A collection of candidate models can be compared, and the selection criteria may be to choose the model with the highest log-likelihood. However, the log-likelihood of a model will always increase with the addition of more variables, even if those variables are insignificant and do little to increase the model’s predictive power. The Akaike information criterion, or AIC, is a penalized log-likelihood test that charges a penalty for additional variables. It can be thought of as a measure of the relative quality of a model. When considering one or more models fit to the same dataset, the preferred model is the one with the minimum AIC. AIC is computed as:

$$ AIC = -2l + 2q, $$

where \(l\) is the log-likelihood of the model of interest and \(q\) the number of parameters including the intercept term.

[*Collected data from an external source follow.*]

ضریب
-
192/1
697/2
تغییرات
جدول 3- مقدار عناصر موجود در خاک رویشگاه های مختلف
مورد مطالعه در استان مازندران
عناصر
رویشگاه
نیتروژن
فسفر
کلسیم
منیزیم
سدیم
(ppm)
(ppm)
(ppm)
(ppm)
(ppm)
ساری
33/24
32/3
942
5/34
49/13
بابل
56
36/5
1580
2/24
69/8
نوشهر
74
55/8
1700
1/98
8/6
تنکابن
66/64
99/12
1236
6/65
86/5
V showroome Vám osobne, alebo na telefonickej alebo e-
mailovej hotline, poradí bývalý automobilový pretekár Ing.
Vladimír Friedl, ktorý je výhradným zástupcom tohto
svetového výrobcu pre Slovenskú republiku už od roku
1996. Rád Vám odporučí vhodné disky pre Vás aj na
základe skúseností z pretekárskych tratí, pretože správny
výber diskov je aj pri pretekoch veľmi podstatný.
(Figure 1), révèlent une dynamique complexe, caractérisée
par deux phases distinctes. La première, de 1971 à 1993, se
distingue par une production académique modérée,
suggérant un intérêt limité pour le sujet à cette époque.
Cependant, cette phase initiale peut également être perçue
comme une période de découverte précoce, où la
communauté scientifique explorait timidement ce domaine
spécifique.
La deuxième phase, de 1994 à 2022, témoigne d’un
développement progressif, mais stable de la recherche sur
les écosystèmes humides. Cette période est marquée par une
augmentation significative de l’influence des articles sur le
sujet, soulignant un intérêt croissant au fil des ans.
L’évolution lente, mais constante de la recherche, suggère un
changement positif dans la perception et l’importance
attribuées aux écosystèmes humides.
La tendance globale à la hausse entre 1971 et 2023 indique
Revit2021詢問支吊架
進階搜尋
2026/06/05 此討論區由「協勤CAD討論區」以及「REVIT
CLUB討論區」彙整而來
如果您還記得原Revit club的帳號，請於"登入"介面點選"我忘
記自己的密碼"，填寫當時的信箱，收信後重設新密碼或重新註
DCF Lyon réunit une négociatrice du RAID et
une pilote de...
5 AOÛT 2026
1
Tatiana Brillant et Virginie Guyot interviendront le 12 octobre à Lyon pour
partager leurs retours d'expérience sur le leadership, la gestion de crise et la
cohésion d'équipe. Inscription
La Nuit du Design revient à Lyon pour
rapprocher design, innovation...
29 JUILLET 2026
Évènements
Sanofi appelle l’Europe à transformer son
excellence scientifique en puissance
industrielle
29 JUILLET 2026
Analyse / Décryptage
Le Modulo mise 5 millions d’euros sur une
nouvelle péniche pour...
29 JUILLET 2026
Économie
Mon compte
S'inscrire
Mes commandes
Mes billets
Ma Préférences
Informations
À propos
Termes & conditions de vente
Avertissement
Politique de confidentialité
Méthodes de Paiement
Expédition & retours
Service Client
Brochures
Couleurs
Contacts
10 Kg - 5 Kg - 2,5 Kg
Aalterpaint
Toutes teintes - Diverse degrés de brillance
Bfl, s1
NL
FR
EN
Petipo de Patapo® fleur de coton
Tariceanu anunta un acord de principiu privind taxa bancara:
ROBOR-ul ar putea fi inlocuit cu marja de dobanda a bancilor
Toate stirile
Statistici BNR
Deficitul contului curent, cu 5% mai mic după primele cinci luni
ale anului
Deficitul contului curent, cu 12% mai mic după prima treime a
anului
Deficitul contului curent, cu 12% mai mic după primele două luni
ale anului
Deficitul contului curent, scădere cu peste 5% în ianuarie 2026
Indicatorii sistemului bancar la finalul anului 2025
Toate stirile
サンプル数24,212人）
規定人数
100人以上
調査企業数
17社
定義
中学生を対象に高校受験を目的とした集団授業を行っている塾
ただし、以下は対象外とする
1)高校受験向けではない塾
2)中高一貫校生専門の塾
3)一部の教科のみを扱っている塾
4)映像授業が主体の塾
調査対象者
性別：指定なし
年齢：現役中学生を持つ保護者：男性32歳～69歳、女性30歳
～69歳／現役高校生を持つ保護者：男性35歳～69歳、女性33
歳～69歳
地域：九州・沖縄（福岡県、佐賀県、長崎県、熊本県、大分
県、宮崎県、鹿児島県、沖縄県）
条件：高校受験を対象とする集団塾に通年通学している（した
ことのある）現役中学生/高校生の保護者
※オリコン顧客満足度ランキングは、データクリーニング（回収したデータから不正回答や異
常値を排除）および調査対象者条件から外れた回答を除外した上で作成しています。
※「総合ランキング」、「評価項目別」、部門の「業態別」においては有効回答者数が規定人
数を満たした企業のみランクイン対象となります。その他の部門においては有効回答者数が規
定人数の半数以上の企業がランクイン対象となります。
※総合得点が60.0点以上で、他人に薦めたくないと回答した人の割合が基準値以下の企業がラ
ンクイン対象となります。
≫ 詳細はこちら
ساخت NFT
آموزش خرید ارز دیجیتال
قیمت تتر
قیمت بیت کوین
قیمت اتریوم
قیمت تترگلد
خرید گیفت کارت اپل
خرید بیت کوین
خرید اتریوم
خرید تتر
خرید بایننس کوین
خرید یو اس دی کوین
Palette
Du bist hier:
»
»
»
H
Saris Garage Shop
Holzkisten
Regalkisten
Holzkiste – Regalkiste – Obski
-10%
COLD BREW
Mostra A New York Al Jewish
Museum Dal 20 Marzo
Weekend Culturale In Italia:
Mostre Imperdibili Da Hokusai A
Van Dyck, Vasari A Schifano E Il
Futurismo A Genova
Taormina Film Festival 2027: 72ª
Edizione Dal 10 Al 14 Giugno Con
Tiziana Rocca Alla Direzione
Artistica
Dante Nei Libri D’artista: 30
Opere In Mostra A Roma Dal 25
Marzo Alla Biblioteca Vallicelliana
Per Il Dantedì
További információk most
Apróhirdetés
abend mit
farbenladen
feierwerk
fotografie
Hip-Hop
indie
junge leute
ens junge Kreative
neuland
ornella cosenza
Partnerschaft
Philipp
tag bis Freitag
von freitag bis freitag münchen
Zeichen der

The lower the AIC, the better the model:

# recall that pkfit resulted from calling glm on `PlacekickerData.csv`
# with model specification GOOD ~ DISTANCE + WIND =>
fitted = unname(pkfit$fitted.values)
actual = df$GOOD

# function to compute the log-likelihood
# y  => actual values (1/0)
# pi => fitted probabilities
ll = function(y, pi) {
    return(y * log(pi) + (1 - y) * log(1 - pi))
}

# capture number of model coefficients =>
nbr_coeffs = length(pkfit$coefficients) # 3

AIC = -2*ll(y=actual, pi=fitted) + 2 * nbr_coeffs

print(AIC)
# returns 778.5335

AIC for pkfit was 778.53.

Pseudo R-squared

The pseudo R-squared, or generalized R-squared measures how much deviance is explained by the model. It ranges between 0 and 1, with models having a value closer to 1 explaining more of the deviance than a model having a value closer to 0. The expression for pseudo R-squared is:

$$ R^2_{\mathrm{pseudo}} = \frac {l_{min} - l}{l_{min}} = 1 - \frac {deviance_{\mathrm{residual}}}{deviance_{\mathrm{null}}} $$

where \(l_{min}\) is the log-likelihood for the intercept-only model, and \(l\) the log-likelihood of the model of interest:

nullDeviance = pkfit$null.deviance     # 1013.426
residualDeviance = pkfit$deviance      # 772.5335
pseudoRSquared = 1 - (residualDeviance/nullDeviance)

print(pseudoRSquared)
# returns 0.2377013

Our GOOD ~ DISTANCE + WIND model only explains ~24% of the deviance, which means that we haven’t yet identified all the factors that predict whether or not a placekick is made. We should now go back and test the quality of the other explanatory variables, and check if another combination of explanatory variables has preferable goodness of fit characteristics but with improved pseudo R-squared.